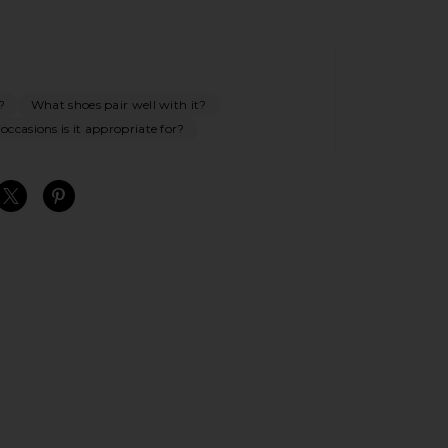
?
What shoes pair well with it?
ccasions is it appropriate for?
S
S
S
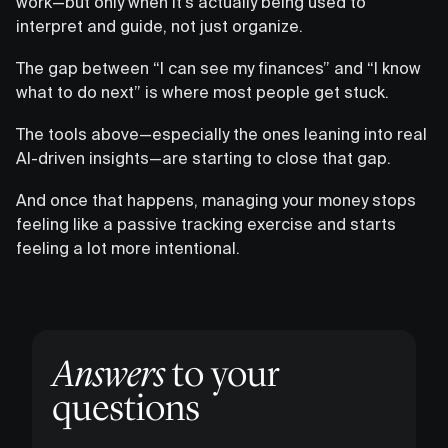
work—but only when it’s actually being used to
interpret and guide, not just organize.
The gap between “I can see my finances” and “I know
what to do next” is where most people get stuck.
The tools above—especially the ones leaning into real
AI-driven insights—are starting to close that gap.
And once that happens, managing your money stops
feeling like a passive tracking exercise and starts
feeling a lot more intentional.
Answers
to your
questions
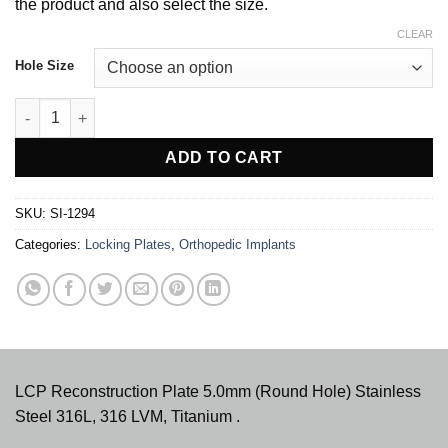
$ 36.00
the product and also select the size.
CLEAR
Hole Size
LCP Reconstruction Plate 5.0mm (Round Hole) quantity
ADD TO CART
SKU:
SI-1294
Categories:
Locking Plates
,
Orthopedic Implants
LCP Reconstruction Plate 5.0mm (Round Hole) Stainless
Steel 316L, 316 LVM, Titanium .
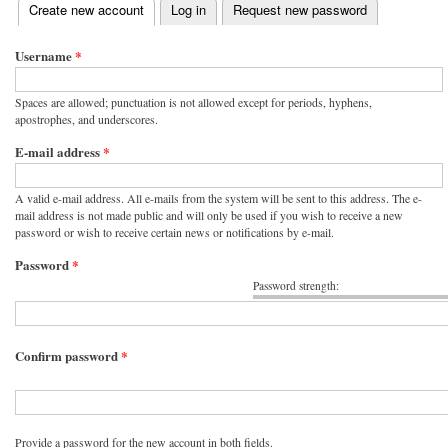
(active tab)
Create new account
Log in
Request new password
Primary tabs
Username
*
Spaces are allowed; punctuation is not allowed except for periods, hyphens,
apostrophes, and underscores.
E-mail address
*
A valid e-mail address. All e-mails from the system will be sent to this address. The e-
mail address is not made public and will only be used if you wish to receive a new
password or wish to receive certain news or notifications by e-mail.
Password
*
Password strength:
Confirm password
*
Provide a password for the new account in both fields.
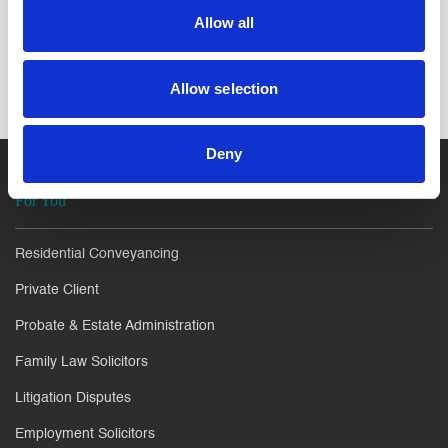
Allow all
SHARE IT:
Allow selection
Deny
For You
Residential Conveyancing
Private Client
Probate & Estate Administration
Family Law Solicitors
Litigation Disputes
Employment Solicitors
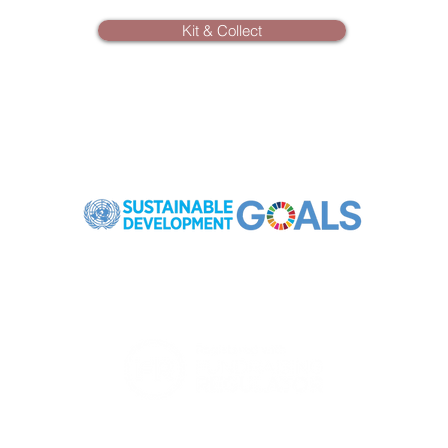
Kit & Collect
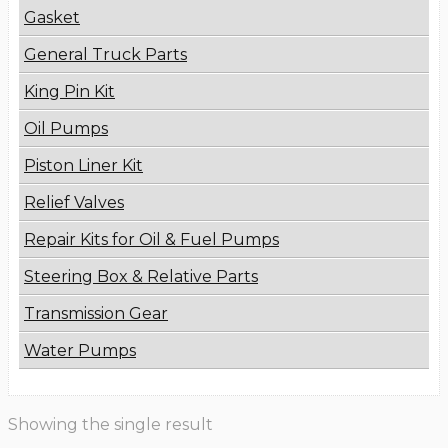
Gasket
General Truck Parts
King Pin Kit
Oil Pumps
Piston Liner Kit
Relief Valves
Repair Kits for Oil & Fuel Pumps
Steering Box & Relative Parts
Transmission Gear
Water Pumps
Showing the single result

--------------------------------------------------

▶ _To do_
Apart from the images, please copy every line of the data exactly as written.

▶ _Written response_
?
What shoes pair well with it?
ccasions is it appropriate for?
S
S
S
work—but only when it’s actually being used to
interpret and guide, not just organize.
The gap between “I can see my finances” and “I know
what to do next” is where most people get stuck.
The tools above—especially the ones leaning into real
AI-driven insights—are starting to close that gap.
And once that happens, managing your money stops
feeling like a passive tracking exercise and starts
feeling a lot more intentional.
Answers
to your
questions
$ 36.00
the product and also select the size.
CLEAR
Hole Size
LCP Reconstruction Plate 5.0mm (Round Hole) quantity
ADD TO CART
SKU:
SI-1294
Categories:
Locking Plates
,
Orthopedic Implants
LCP Reconstruction Plate 5.0mm (Round Hole) Stainless
Steel 316L, 316 LVM, Titanium .
(active tab)
Create new account
Log in
Request new password
Primary tabs
Username
*
Spaces are allowed; punctuation is not allowed except for periods, hyphens,
apostrophes, and underscores.
E-mail address
*
A valid e-mail address. All e-mails from the system will be sent to this address. The e-
mail address is not made public and will only be used if you wish to receive a new
password or wish to receive certain news or notifications by e-mail.
Password
*
Password strength:
Confirm password
*
Provide a password for the new account in both fields.
Allow all
SHARE IT:
Allow selection
Deny
For You
Residential Conveyancing
Private Client
Probate & Estate Administration
Family Law Solicitors
Litigation Disputes
Employment Solicitors
Kit & Collect
Gasket
General Truck Parts
King Pin Kit
Oil Pumps
Piston Liner Kit
Relief Valves
Repair Kits for Oil & Fuel Pumps
Steering Box & Relative Parts
Transmission Gear
Water Pumps
Showing the single result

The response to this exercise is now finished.